### [Task requirements]
Could you filter the records below and keep only the lines with the word "quando"?

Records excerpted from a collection
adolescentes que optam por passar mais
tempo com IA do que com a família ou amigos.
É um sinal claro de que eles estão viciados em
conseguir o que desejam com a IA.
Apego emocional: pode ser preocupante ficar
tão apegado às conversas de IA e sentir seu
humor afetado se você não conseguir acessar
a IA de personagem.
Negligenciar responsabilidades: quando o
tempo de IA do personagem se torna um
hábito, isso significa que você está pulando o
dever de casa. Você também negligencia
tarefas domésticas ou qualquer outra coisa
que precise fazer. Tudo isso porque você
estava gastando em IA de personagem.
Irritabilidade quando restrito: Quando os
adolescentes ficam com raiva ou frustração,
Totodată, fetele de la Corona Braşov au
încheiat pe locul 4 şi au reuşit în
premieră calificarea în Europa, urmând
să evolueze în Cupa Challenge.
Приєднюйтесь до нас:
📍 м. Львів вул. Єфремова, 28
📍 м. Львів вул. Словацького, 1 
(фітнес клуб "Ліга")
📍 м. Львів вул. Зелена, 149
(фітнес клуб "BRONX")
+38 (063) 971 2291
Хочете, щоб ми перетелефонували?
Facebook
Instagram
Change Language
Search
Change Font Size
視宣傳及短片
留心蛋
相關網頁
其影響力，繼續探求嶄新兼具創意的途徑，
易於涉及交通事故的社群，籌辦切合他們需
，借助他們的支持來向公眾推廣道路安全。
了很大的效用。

### [Result]
Negligenciar responsabilidades: quando o
Irritabilidade quando restrito: Quando os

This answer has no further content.